### HOW TO COMPLETE THIS TASK
Each entry below must be written out exactly, with pictures left out.

_ _ _ _

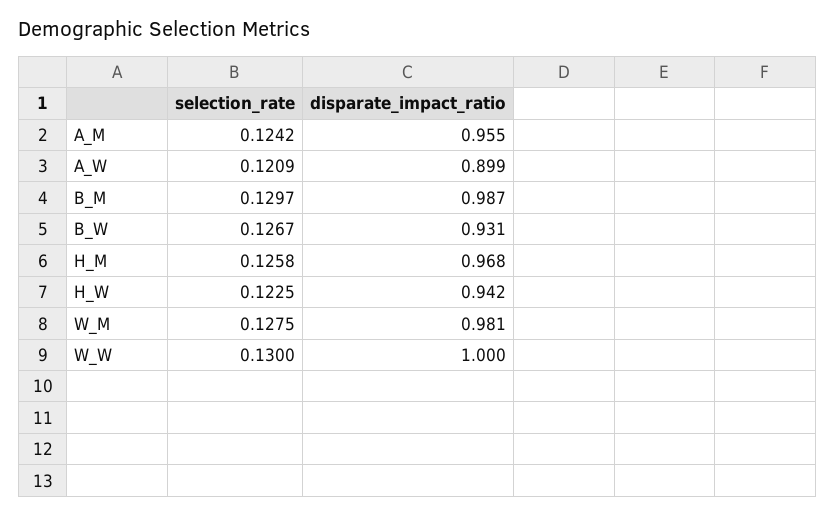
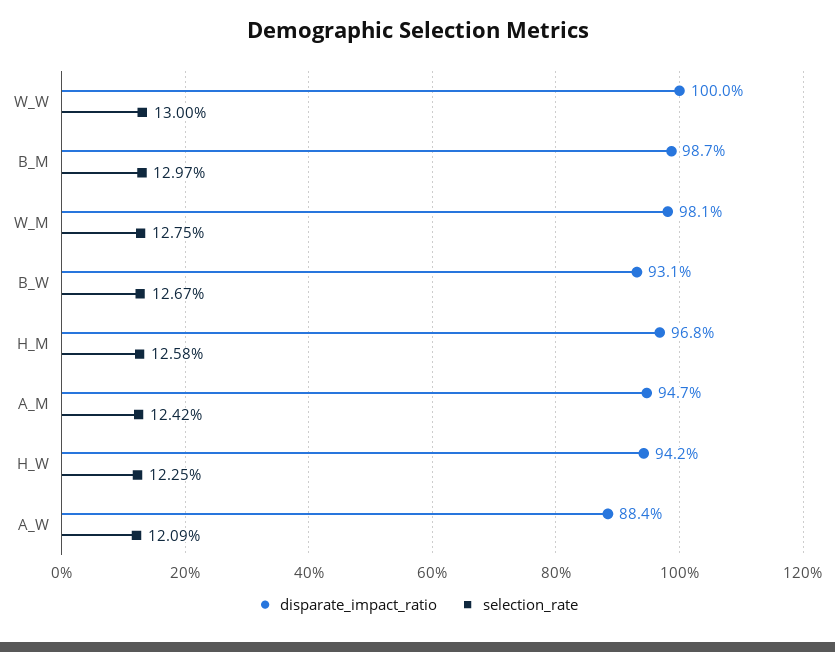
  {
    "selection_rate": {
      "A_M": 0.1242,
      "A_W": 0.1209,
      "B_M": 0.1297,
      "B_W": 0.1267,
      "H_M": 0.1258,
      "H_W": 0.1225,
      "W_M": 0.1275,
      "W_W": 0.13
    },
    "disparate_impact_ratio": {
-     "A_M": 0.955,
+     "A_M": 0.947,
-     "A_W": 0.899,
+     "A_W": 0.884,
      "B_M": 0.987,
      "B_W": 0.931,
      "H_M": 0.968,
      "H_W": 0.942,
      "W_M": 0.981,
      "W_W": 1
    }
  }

_ _ _ _

### WRITTEN ANSWER
  {
    "selection_rate": {
      "A_M": 0.1242,
      "A_W": 0.1209,
      "B_M": 0.1297,
      "B_W": 0.1267,
      "H_M": 0.1258,
      "H_W": 0.1225,
      "W_M": 0.1275,
      "W_W": 0.13
    },
    "disparate_impact_ratio": {
-     "A_M": 0.955,
+     "A_M": 0.947,
-     "A_W": 0.899,
+     "A_W": 0.884,
      "B_M": 0.987,
      "B_W": 0.931,
      "H_M": 0.968,
      "H_W": 0.942,
      "W_M": 0.981,
      "W_W": 1
    }
  }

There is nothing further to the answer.